Tuesday, 9 October 2007

Canadian pension fund buys voting adviser

Here's an interesting development (hat-tip to Peter C) in the ownership of proxy advisory firms. The Ontario Teachers’ Pension Plan has bought the US-based adviser Glass Lewis for a reported $46m. This follows the acquisition of the firm last year by Xinhua Finance, which caused all kinds of hand-wringing about conflicts of interest.

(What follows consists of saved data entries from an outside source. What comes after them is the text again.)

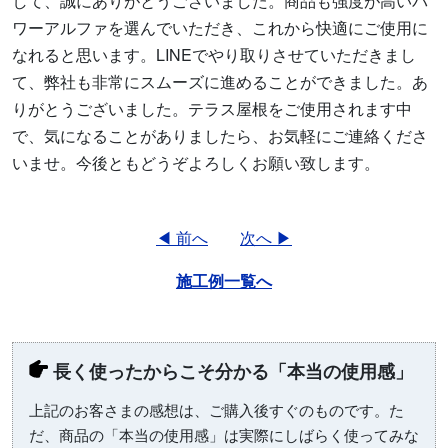
して、誠にありがとうございました。商品も強度が高いパ
ワーアルファを選んでいただき、これから快適にご使用に
なれると思います。LINEでやり取りさせていただきまし
て、弊社も非常にスムーズに進めることができました。あ
りがとうございました。テラス屋根をご使用されます中
で、気になることがありましたら、お気軽にご連絡くださ
いませ。今後ともどうぞよろしくお願い致します。
◀ 前へ
次へ ▶
施工例一覧へ
長く使ったからこそ分かる「本当の使用感」
上記のお客さまの感想は、ご購入後すぐのものです。た
だ、商品の「本当の使用感」は実際にしばらく使ってみな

The Wall Street Journal has a dig suggesting that being owned by an activist pension fund brings its own conflicts. But the fund itself has argued that it will take a hands-off approach. Actually, there was a similar tie-up in the UK with RREV, which was at one time part-owned by Hermes (and the NAPF). I assume that RREV is now completely owned by RiskMetrics since the NAPF sold out. The Glass Lewis development also comes in the wake of ISS (RREV in the UK) being rebranded under the RiskMetrics stamp.

While we are on te subject of the OTPP, one of its interesting investments is a 25% stake in Northumbrian Water. This forms part of its infrastructure portfolio. Notably the OTPP has a non-exec on the board as part of the arrangement. Whilst in pure governance terms this clearly makes the director non-independent, if you are going to have an investor represented personally I would rather have a public sector pension fund in there than a fund manager.